Changing stroke rehab and research worldwide now.Time is Brain! trillions and trillions of neurons that DIE each day because there are NO effective hyperacute therapies besides tPA(only 12% effective). I have 523 posts on hyperacute therapy, enough for researchers to spend decades proving them out. These are my personal ideas and blog on stroke rehabilitation and stroke research. Do not attempt any of these without checking with your medical provider. Unless you join me in agitating, when you need these therapies they won't be there.

What this blog is for:

My blog is not to help survivors recover, it is to have the 10 million yearly stroke survivors light fires underneath their doctors, stroke hospitals and stroke researchers to get stroke solved. 100% recovery. The stroke medical world is completely failing at that goal, they don't even have it as a goal. Shortly after getting out of the hospital and getting NO information on the process or protocols of stroke rehabilitation and recovery I started searching on the internet and found that no other survivor received useful information. This is an attempt to cover all stroke rehabilitation information that should be readily available to survivors so they can talk with informed knowledge to their medical staff. It lays out what needs to be done to get stroke survivors closer to 100% recovery. It's quite disgusting that this information is not available from every stroke association and doctors group.

Wednesday, July 15, 2015

New AHA/ASA guidelines recommend stent retrievers to treat strokes in selected patients

But there is nothing proven here that these stents are placed fast enough to stop the neuronal cascade of death. More proof that our stroke professionals do not know what f*ckingly hard problems in stroke to tackle.
http://www.news-medical.net/news/20150703/New-AHAASA-guidelines-recommend-stent-retrievers-to-treat-strokes-in-selected-patients.aspx
New devices called stent retrievers are enabling physicians to benefit selected patients who suffer strokes caused by blood clots. The devices effectively stop strokes in their tracks.
For the first time, new guidelines from the American Heart Association/American Stroke Association recommend the treatment for carefully selected patients who are undergoing acute ischemic strokes and who meet certain other conditions.
Loyola University Medical Center stroke specialist Jose Biller, MD, is a member of the expert panel that wrote the guidelines, published in the journal Stroke. Dr. Biller is chair of the Department of Neurology of Loyola University Chicago Stritch School of Medicine. Lead author is William Powers, MD, neurology chair at the University of North Carolina at Chapel Hill.
About 85 percent of strokes are ischemic, meaning they are caused by clots that block blood flow to the brain. Treatment with the intravenous clot-busting drug tissue plasminogen activator (tPA) can restore blood flow before major brain damage has occurred, provided the drug is given within 4.5 hours of the onset of the stroke. But in many patients, intravenous tPA alone is not sufficient to restore blood flow. In such cases, mechanical devices deployed with catheters can be used to remove the clot from a cerebral artery.
The latest mechanical device is a stent retriever. The device is a self-expanding mesh tube attached to a wire, which is guided through a catheter. The physician inserts the catheter in an artery in the groin and guides it through various blood vessels up to the blood clot in the brain. The stent retriever pushes the gelatinous blood clot against the wall of the blood vessel, immediately restoring blood flow.
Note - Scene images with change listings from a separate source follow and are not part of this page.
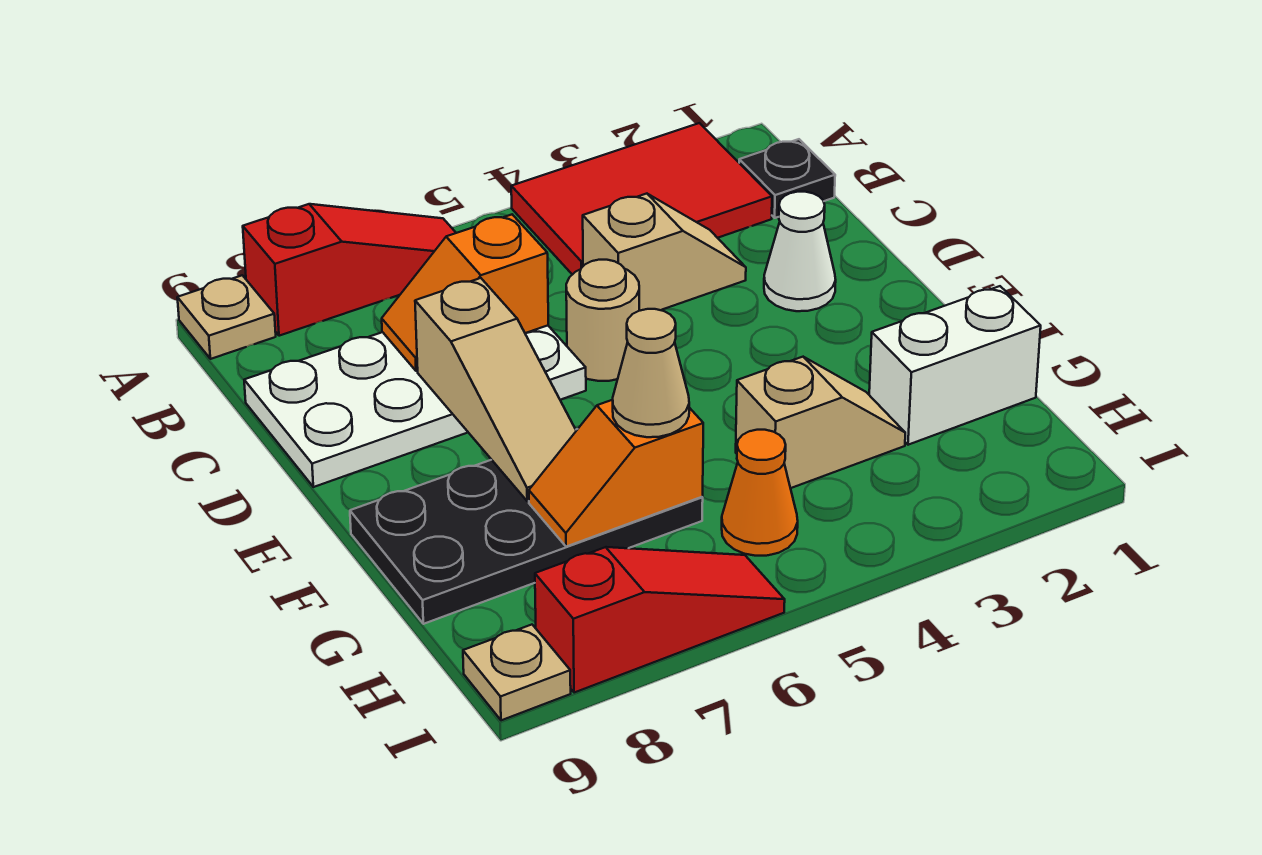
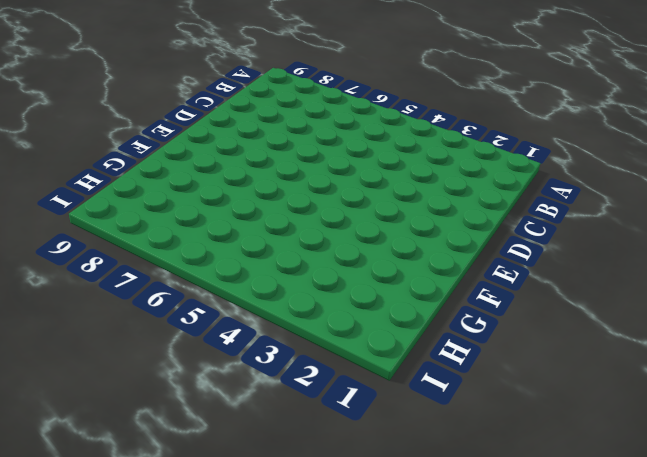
none -> red tile A2:B4 level 1
none -> red slope A6:A8 level 1 top 8
none -> tan plate A9 level 1

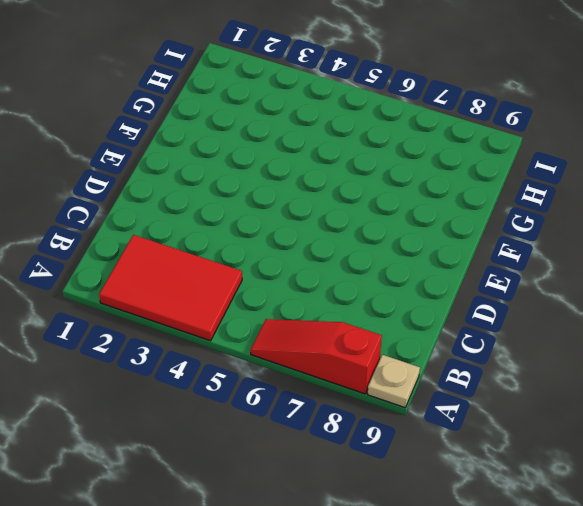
none -> black plate B1 level 1
none -> tan slope C3:C4 level 1 top 4
none -> white plate C6:D9 level 1

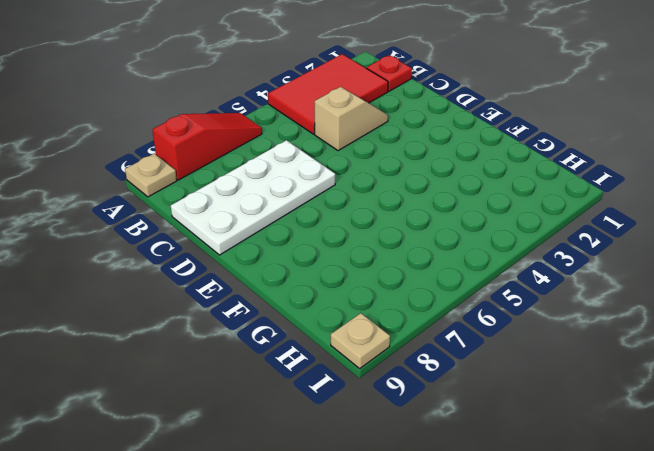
red plate B1 level 1 -> black plate B1 level 1
none -> white cone D2 level 1
none -> tan round brick D5 level 1
none -> black plate F6:G9 level 1

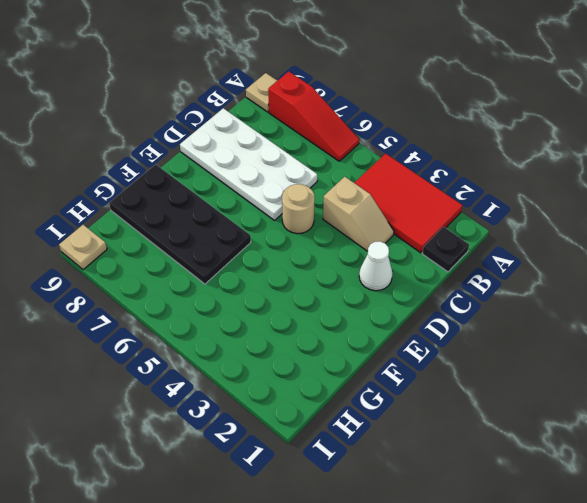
none -> white brick G1:G2 level 1
none -> tan slope G3:G4 level 1 top 4
none -> orange cone H5 level 1

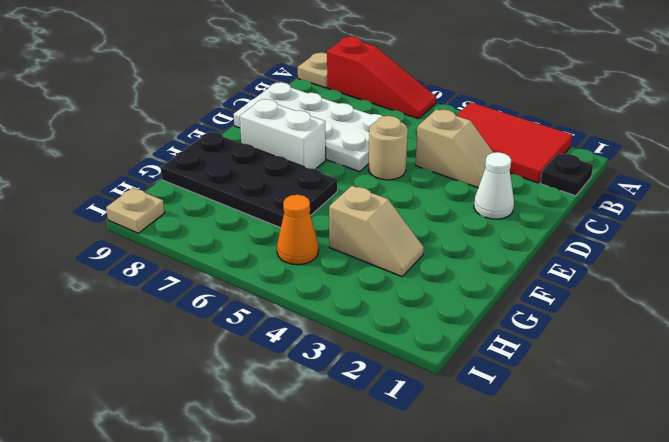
white brick E7:E8 level 1 -> white brick G1:G2 level 1
none -> red slope I6:I8 level 1 top 8
none -> orange slope C6:C7 level 2 top 6
none -> tan slope D7:F7 level 2 top D

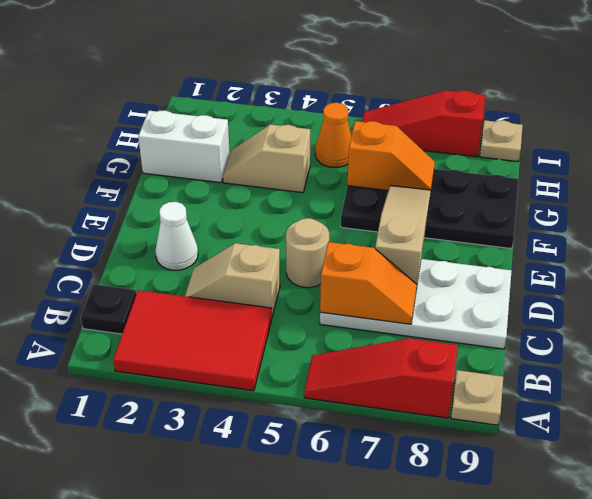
none -> tan cone G6 level 3

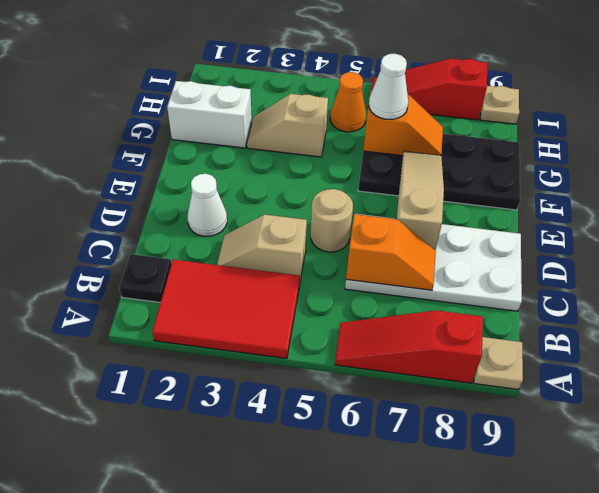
white cone G6 level 3 -> tan cone G6 level 3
The stent retriever then is used to grab the clot, which is pulled out when the physician removes the catheter. This technique is known as an endovascular treatment.
Dr. Biller said intravenous tPA remains the first-line therapy for treating appropriate patients with acute ischemic strokes. "In carefully selected patients, endovascular treatment with a stent retriever can provide additional benefit," Dr. Biller said.
After reviewing results of six recent randomized clinical trials, the AHA/ASA expert panel recommended endovascular treatment for patients who are at least 18 years old; have suffered an acute, severe ischemic stroke; have a clot blocking a large artery supplying blood flow to the anterior circulation of the brain; and meet other criteria.
The guidelines say endovascular treatment is quite effective if begun within six hours of the onset of an acute ischemic stroke.
"Time is brain," Dr. Biller said. "In the right patient, treatment with intravenous tPA and a stent retriever potentially can reduce stroke damage significantly. Every effort should be made to treat these patients as early as possible by a multidisciplinary and integrated team of experts."